Get to the root of KS

14:58
Get to the root of KS -

A protein that triggers the growth of blood vessels appears to play a key role in the development of Kaposi's sarcoma. The discovery, published in the tomorrow of the Proceedings of the National Academy of Sciences, may lead to better treatments for the disfiguring and potentially fatal cancer that strikes nearly a third of AIDS patients.

pathologist Parkash Gill and his colleagues at the University of Southern California School of Medicine had suspected that vascular endothelial growth factor (VEGF), a protein that regulates the permeability of blood vessels and stimulate growth, could be involved in Kaposi's sarcoma, because tumors - that appear as purple spots on the skin - twisted masses of disorganized blood vessels and capillaries that leak. The team found that the Kaposi sarcoma cells indeed produce scads of VEGF. They also noted that tumor cells with elevated levels of two receptor proteins that bind to VEGF, whereas the skin cells from the adjacent unaffected areas had no receptors.
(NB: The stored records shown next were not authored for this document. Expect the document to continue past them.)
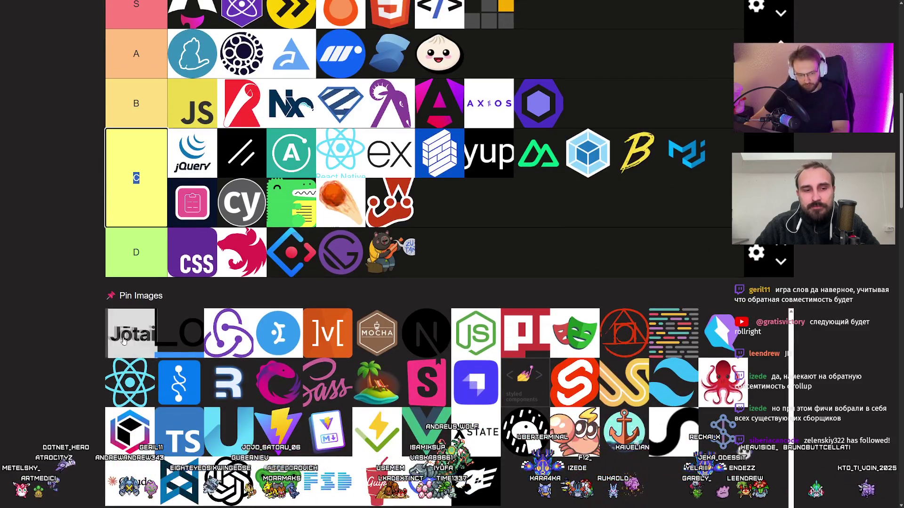
scroll(75, 350, up, 2)
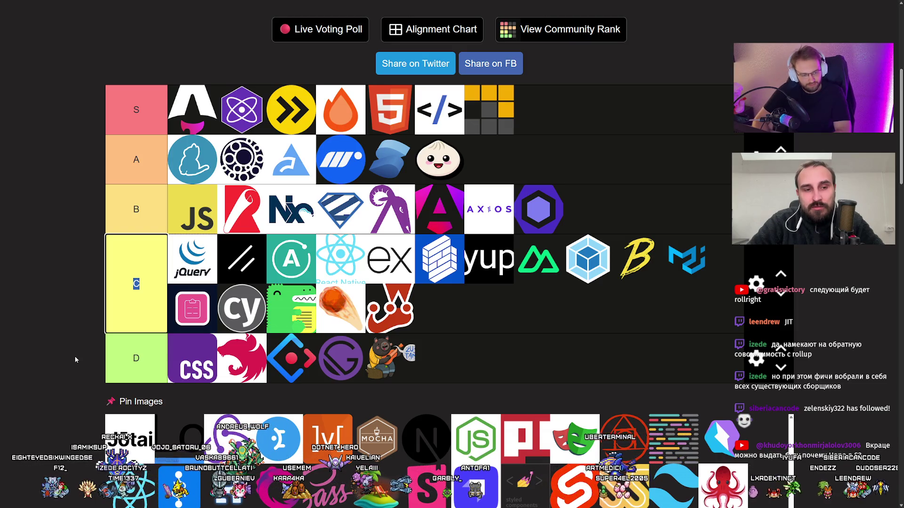
Put Jotai after the bear logo at the end of tier D, and the black 'Lo' logo first in tier C
mouse_move(136, 435)
mouse_down()
mouse_move(209, 362)
mouse_move(508, 360)
mouse_up()
click(301, 391)
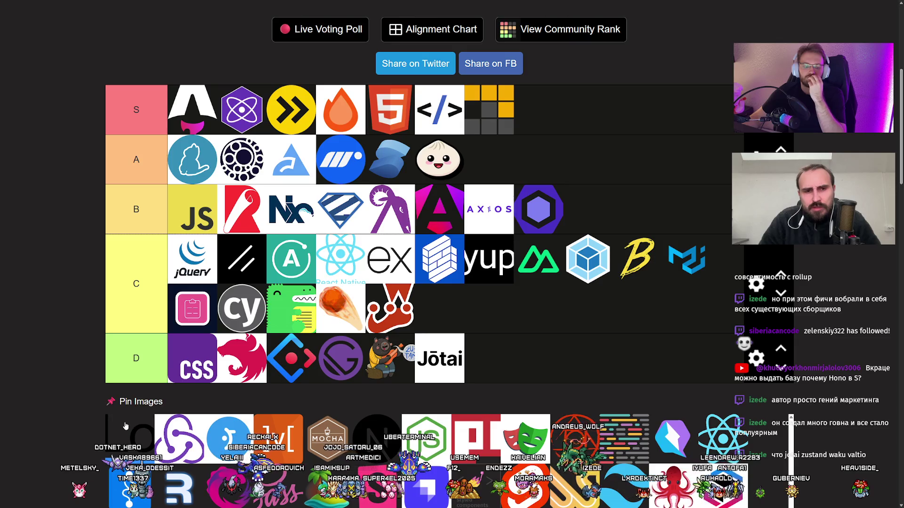
drag(124, 430, 163, 251)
Gill group next tried to block VEGF with the hope of preventing tumor growth. They injected with antisense DNA - a mirror image so of the DNA segment in the gene encoding the VEGF protein - into mice with tumors. The antisense DNA can bind to the cell an RNA template for the protein, thus strangling its production. The treatment seems to work :. Tumors in mice that received the antisense DNA has not increased as rapidly as those mice that received random DNA fragments

"If it holds up that VEGF is an very central player "in Kaposi sarcoma, said Harvard University cell biologist Judah Folkman, it may open multiple avenues of treatment. Although the initial antisense DNA tests were promising, Gill said compounds that block VEGF receptors can also be a weapon against cancer, which can kill patients when tumors invade the lungs or other organs.